I examine it intently. Normal, casual, bulky, silk, delicates, wool and on and on. I scratch wool off the list since the time I washed a wool blanket that the dog had used for his bed. It came out the size of a handkerchief. Some lessons are expensive to learn.   

Despite its complicity, it beats the days of old when dirty laundry had to be washed by hand in boiling caldrons using ashes, Borax, lye soap and stirred with a stick. I always wondered what function the stick played in washing.  The answer was in the instructions for our washing machine.

Washing machines have what’s called an ‘agitator’ to break up the dirt in clothes.
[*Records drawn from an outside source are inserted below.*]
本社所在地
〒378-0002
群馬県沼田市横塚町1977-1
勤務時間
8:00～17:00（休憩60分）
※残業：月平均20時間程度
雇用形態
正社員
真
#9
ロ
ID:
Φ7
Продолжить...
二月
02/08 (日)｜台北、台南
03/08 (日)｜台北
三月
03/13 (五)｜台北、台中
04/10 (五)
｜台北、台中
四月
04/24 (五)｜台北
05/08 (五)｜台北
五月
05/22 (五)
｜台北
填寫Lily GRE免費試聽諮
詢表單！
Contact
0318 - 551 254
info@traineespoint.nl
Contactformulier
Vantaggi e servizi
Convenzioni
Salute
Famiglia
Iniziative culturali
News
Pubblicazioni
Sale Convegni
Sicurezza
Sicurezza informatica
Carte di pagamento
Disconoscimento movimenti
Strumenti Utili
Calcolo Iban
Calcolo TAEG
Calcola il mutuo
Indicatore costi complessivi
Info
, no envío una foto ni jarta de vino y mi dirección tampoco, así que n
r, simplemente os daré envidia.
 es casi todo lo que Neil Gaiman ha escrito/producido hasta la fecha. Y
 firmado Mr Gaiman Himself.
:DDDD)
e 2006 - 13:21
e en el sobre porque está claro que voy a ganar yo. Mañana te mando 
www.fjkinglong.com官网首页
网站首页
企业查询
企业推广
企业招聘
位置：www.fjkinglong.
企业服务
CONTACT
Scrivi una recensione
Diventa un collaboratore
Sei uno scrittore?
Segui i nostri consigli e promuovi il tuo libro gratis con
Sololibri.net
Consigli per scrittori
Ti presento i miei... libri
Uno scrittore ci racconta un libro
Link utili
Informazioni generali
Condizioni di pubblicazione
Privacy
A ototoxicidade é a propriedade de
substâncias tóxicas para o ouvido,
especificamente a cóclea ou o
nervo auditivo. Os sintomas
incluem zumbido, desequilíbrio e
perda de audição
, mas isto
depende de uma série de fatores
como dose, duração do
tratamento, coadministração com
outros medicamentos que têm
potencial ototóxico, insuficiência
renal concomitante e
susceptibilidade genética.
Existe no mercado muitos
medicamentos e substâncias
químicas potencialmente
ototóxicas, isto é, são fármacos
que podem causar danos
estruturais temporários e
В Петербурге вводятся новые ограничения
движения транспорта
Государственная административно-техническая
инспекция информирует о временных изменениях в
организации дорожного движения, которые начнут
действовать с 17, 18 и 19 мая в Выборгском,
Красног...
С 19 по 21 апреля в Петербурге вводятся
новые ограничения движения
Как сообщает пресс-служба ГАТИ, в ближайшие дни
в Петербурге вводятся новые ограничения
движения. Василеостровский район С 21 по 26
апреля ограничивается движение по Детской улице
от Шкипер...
It’s superior to the old method of beating clothes on flat rocks down by the river to loosen the grime. Now it’s all done in a neat, enclosed environment, quietly efficient. Agitation can break up a lot of things.

In the afterdays of REA in the ‘50’s when electricity finally lit up most small towns, I barely recall the rollers used by my mother to squeeze out the final water from the clothes before they headed for the clothesline.

Yes, a clothesline in the back yard. Didn’t everybody? They say sun drying clothes makes them fresher. It was certainly better than wearing them soggy. And back-yard clotheslines were a young boy’s delight on Mondays (always wash day). What better thrill than to observe the neighbor’s 38 double-d ‘delicates’ blowing in the breeze and fantasize over the contents.   

But back to today’s washing machines.  There are four basic functions: Prewash, Wash, Rinse and Spin.  Each speaks for itself in function. Throw in the dirty laundry, hit power and that’s it. The machine does the rest.

Ah, yes, the ‘Machine,’ the ubiquitous Newspeak washing machine. These media machines spin uncontrollably, on air waves, screens, tweets and ink. They whitewash all dirty laundry, scrubbing clean all thoughts, words and deeds with warp speed and efficiency. They cleanse all inconvenient truths.  Muckraking can be sanitized and sterilized whiter than a convent of nuns, bleaching the tiniest stain of detail from fiction, failure and delusion.

After thorough washing and sufficient spinning, the cycle concludes.  Mission accomplished. Dirty laundry is nice and neat, ready to hit the streets again.

                                                       * * *

And what is the upshot of all this washing? “Though your sins be as scarlet, they shall be as white as snow.” Dirty laundry, down the memory hole.

He that hath ears to hear, listen up:  Read between the lines.